En la cultura falta algo muy importante para que las cosas funcionen como deberían ser. Falta conciencia de clase. Conciencia de trabajo. Sin esa conciencia no podemos unirnos para conseguir que nuestro entorno mejore.
La cultura es un mundo disperso, con unos artistas que aunque vivan precariamente consideran que no son como el resto de los mortales y que la sindicación no es la salida. Luego escriben largas filípicas en sus redes sociales quejándose de lo mal que está todo (cuando les va mal, claro). Con una patronal muy enrollada que rápidamente se hace amiga de los artistas, entonces ¿cómo les vas a perjudicar haciendo una huelga?, ¿qué dirán si reclamas tus derechos?, ¿cómo le vas a pedir un contrato laboral?

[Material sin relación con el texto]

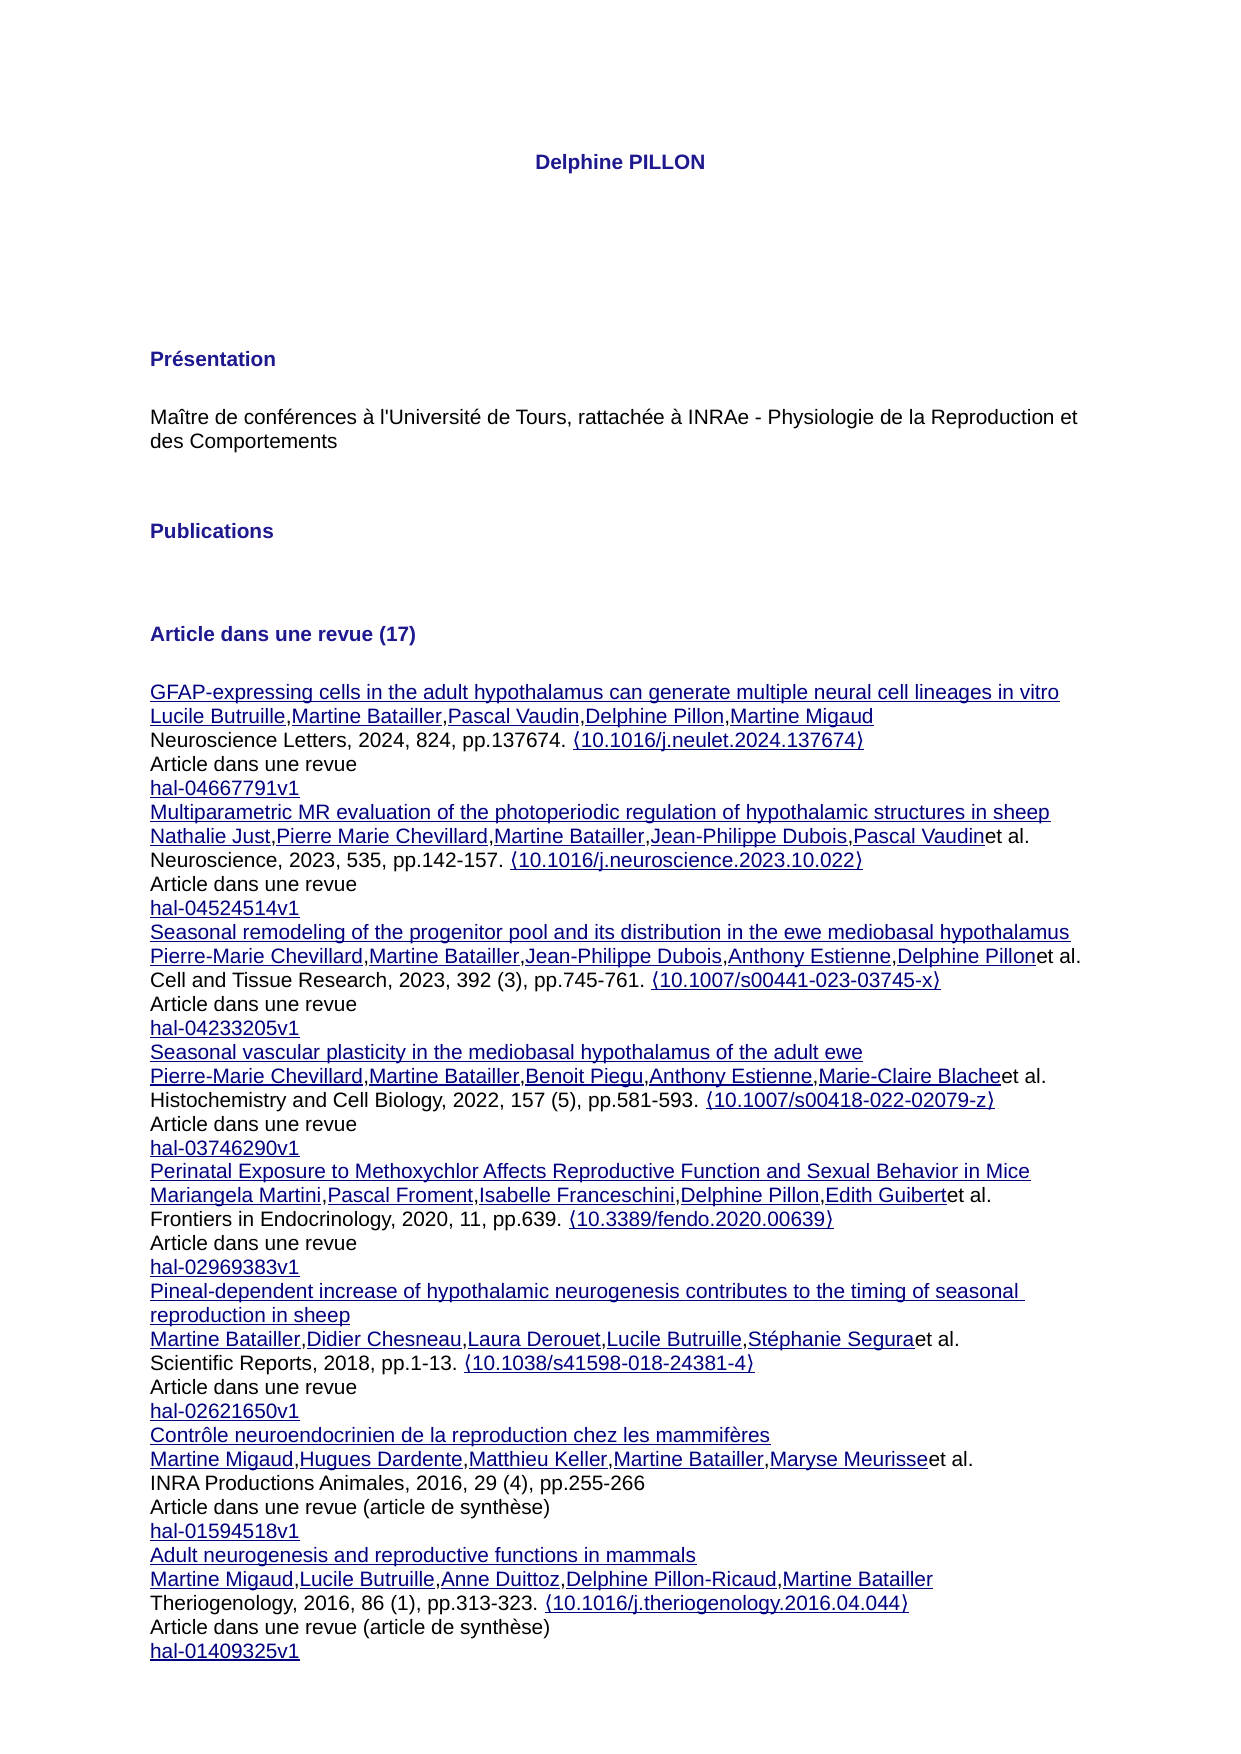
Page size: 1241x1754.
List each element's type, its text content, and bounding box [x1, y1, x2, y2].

table_header GFAP-expressing cells in the adult hypothalamus can generate multiple neural cell lineages in vitro Lucile Butruille,Martine Batailler,Pascal Vaudin,Delphine Pillon,Martine Migaud Neuroscience Letters, 2024, 824, pp.137674. ⟨10.1016/j.neulet.2024.137674⟩ Article dans une revue hal-04667791v1 [150, 680, 1090, 800]
subtitle Présentation [150, 347, 1090, 371]
table_cell Adult neurogenesis and reproductive functions in mammals Martine Migaud,Lucile Butruille,Anne Duittoz,Delphine Pillon-Ricaud,Martine Batailler Theriogenology, 2016, 86 (1), pp.313-323. ⟨10.1016/j.theriogenology.2016.04.044⟩ Article dans une revue (article de synthèse) hal-01409325v1 [150, 1543, 1090, 1662]
table_cell Perinatal Exposure to Methoxychlor Affects Reproductive Function and Sexual Behavior in Mice Mariangela Martini,Pascal Froment,Isabelle Franceschini,Delphine Pillon,Edith Guibertet al. Frontiers in Endocrinology, 2020, 11, pp.639. ⟨10.3389/fendo.2020.00639⟩ Article dans une revue hal-02969383v1 [150, 1159, 1090, 1279]
table_cell Seasonal remodeling of the progenitor pool and its distribution in the ewe mediobasal hypothalamus Pierre-Marie Chevillard,Martine Batailler,Jean-Philippe Dubois,Anthony Estienne,Delphine Pillonet al. Cell and Tissue Research, 2023, 392 (3), pp.745-761. ⟨10.1007/s00441-023-03745-x⟩ Article dans une revue hal-04233205v1 [150, 920, 1090, 1039]
table_cell Seasonal vascular plasticity in the mediobasal hypothalamus of the adult ewe Pierre-Marie Chevillard,Martine Batailler,Benoit Piegu,Anthony Estienne,Marie-Claire Blacheet al. Histochemistry and Cell Biology, 2022, 157 (5), pp.581-593. ⟨10.1007/s00418-022-02079-z⟩ Article dans une revue hal-03746290v1 [150, 1040, 1090, 1159]
table_cell Multiparametric MR evaluation of the photoperiodic regulation of hypothalamic structures in sheep Nathalie Just,Pierre Marie Chevillard,Martine Batailler,Jean-Philippe Dubois,Pascal Vaudinet al. Neuroscience, 2023, 535, pp.142-157. ⟨10.1016/j.neuroscience.2023.10.022⟩ Article dans une revue hal-04524514v1 [150, 800, 1090, 920]
subtitle Article dans une revue (17) [150, 622, 1090, 646]
table_cell Contrôle neuroendocrinien de la reproduction chez les mammifères Martine Migaud,Hugues Dardente,Matthieu Keller,Martine Batailler,Maryse Meurisseet al. INRA Productions Animales, 2016, 29 (4), pp.255-266 Article dans une revue (article de synthèse) hal-01594518v1 [150, 1423, 1090, 1543]
subtitle Publications [150, 519, 1090, 543]
text Maître de conférences à l'Université de Tours, rattachée à INRAe - Physiologie de la Reproduction et des Comportements [150, 405, 1090, 453]
table_cell Pineal-dependent increase of hypothalamic neurogenesis contributes to the timing of seasonal reproduction in sheep Martine Batailler,Didier Chesneau,Laura Derouet,Lucile Butruille,Stéphanie Seguraet al. Scientific Reports, 2018, pp.1-13. ⟨10.1038/s41598-018-24381-4⟩ Article dans une revue hal-02621650v1 [150, 1279, 1090, 1423]
subtitle Delphine PILLON [150, 150, 1090, 174]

A lo mejor no te incluyen en tu grupo de amigos y dejan de invitarte a sus fiestas, a lo mejor hunden tu carrera artística (por si no fuese precaria ya). Pero el mundo de la cultura no son solamente los artistas y la patronal. De hecho, nunca se entenderá el porqué el Estatuto del Artista no se le conoce por el que debería ser su verdadero nombre, el Estatuto de la trabajadora y el trabajador de la cultura. Recuerdo una reunión en la infausta SGAE, realizada entre asociaciones de profesionales de la cultura, para preparar un documento acerca del Estatuto del Artista. Cuarenta minutos de debate acerca de si debería diferenciarse entre artista, autor y creador. Cuarenta minutos de lucha de egos por ver quién es más especial como para poder diferenciarse de los demás ¿Por qué generar debates absurdos si estamos todas y todos en el mismo barco? Un barco que se está hundiendo y en el que los músicos ni siquiera tocan porque están discutiendo sobre las diferencias entre sus instrumentos. Llega un momento en el que tenemos que dejar de hablar de lo nuestro y empezar a hablar de lo de todas y todos. La cultura es un universo de oficios y todos importan por igual, si falta alguno de ellos no sería lo mismo. Tenemos que hablar de las condiciones de técnicas y técnicos, de los riesgos que corren; de las externalizaciones de servicios de información y de mediación en los museos; de la precarización del personal de taquilla y acomodación en los teatros; de la falta de regulación y los abusos que se producen en el trabajo de figuración, tantas y tantos que viven, que sufren y trabajan en algo que les apasiona. Sin ellas, sin ellos, no habría cultura
En la cultura falta algo muy importante para que las cosas funcionen como deberían ser. Falta conciencia de clase. Conciencia de trabajo. Sin esa conciencia no podemos unirnos para conseguir que nuestro entorno mejore. Los que la tenemos seguiremos luchando. Luchando por la visibilidad de nuestra labor y por la visibilidad de todas aquellas y todos aquellos que están a nuestro lado día tras día para que la cultura funcione de una forma decente y justa. Desde el primero hasta el último.